This article will know Quarkus, a technology that allows you to efficiently run Java applications in Kubernetes containers. To understand what Quarkus is and the advantages of using it, we will analyze the evolution of the architecture of Java applications that has led us to this framework that adapts Java to cloud computing. Let’s go there!

Java and JVM

The traditional architecture of Java applications is based on an intermediate layer, the so-called virtual machine (JVM), which acts as a mediator between the application and the operating system. The JVM interprets the precompiled Java bytecode in particular hardware and working system environment, ensuring the portability of the original Java source code.

To do this, it deals with functions such as the reservation of memory space, the release of unused memory (garbage collection), the assignment of variables to registers and stacks, calls to the host system, and the scheduling of threads … This traditional architecture can be represented in this way:

Traditional Java architecture. Source: Own elaboration.

Java and Docker

The goal of the JVM, we say, is to make the source code independent of the specific machine that executes it. However, another container-oriented architecture has become famous thanks to technologies such as Docker.

In this case, between the operating system and the applications, a virtual layer is also established that achieves independence from the machine – such as a JVM, but now not only from Java but from any technology – in which to have a series of isolated and independent containers from each other.

Thus, we can have a container that runs a jar in Java 6, another with a microservice in Java 11, and another with an application server. Each container will work with its JVM on the same Docker layer. The scheme would be in this case:

Container-based Java architecture. Source: Own elaboration.

Java and Cloud

From here, it has evolved into architecture with an orchestrator. We no longer talk about applications deployed on containerized servers but about a cluster of nodes managed by an orchestrator such as Kubernetes.

== Data provided ==
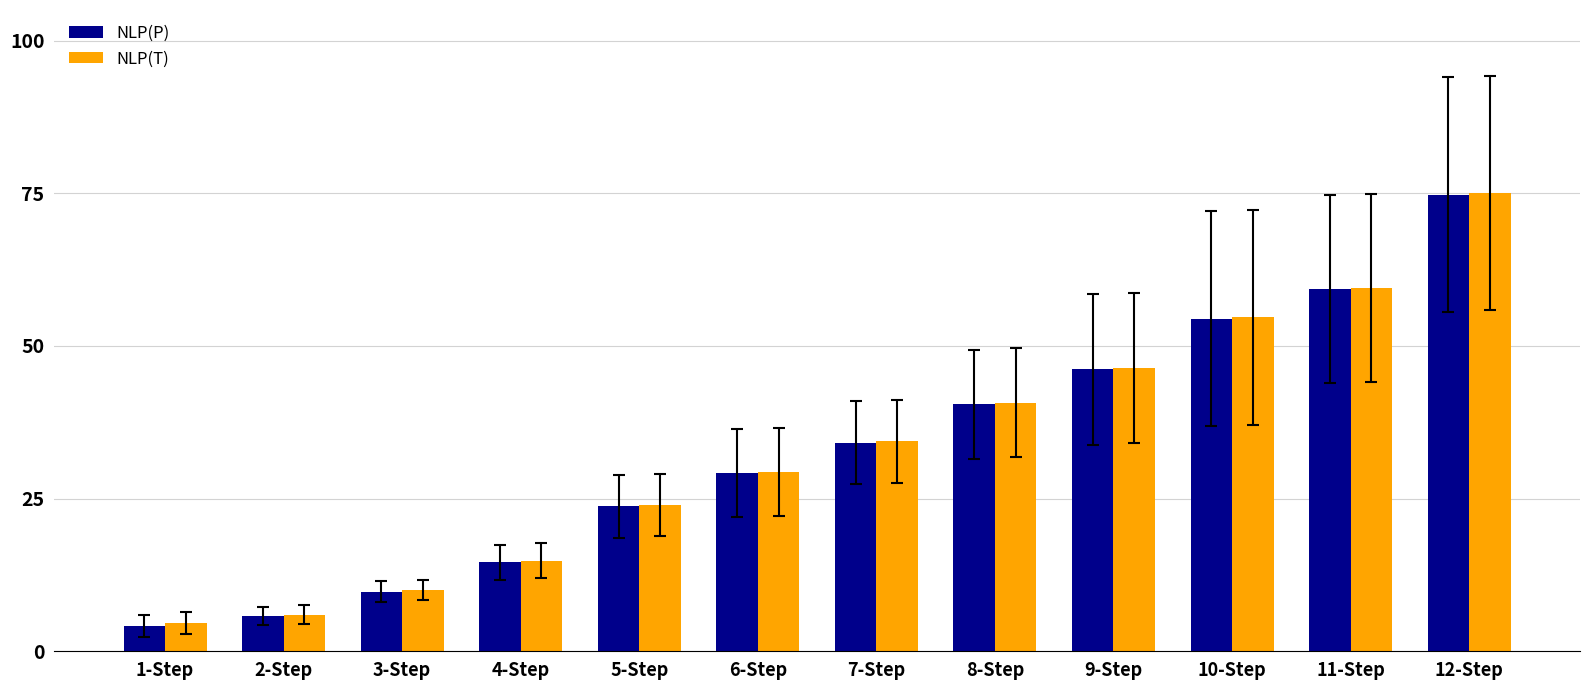

What is the sum of the NLP(P) values at 5-Step and 4-Step?

38.3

== Task requirements ==
Render this sentence from the text on Java architecture in Spanish: "Each container will work with its JVM on the same Docker layer."

== Exercise solution ==
Cada contenedor funcionará con su JVM sobre la misma capa de Docker.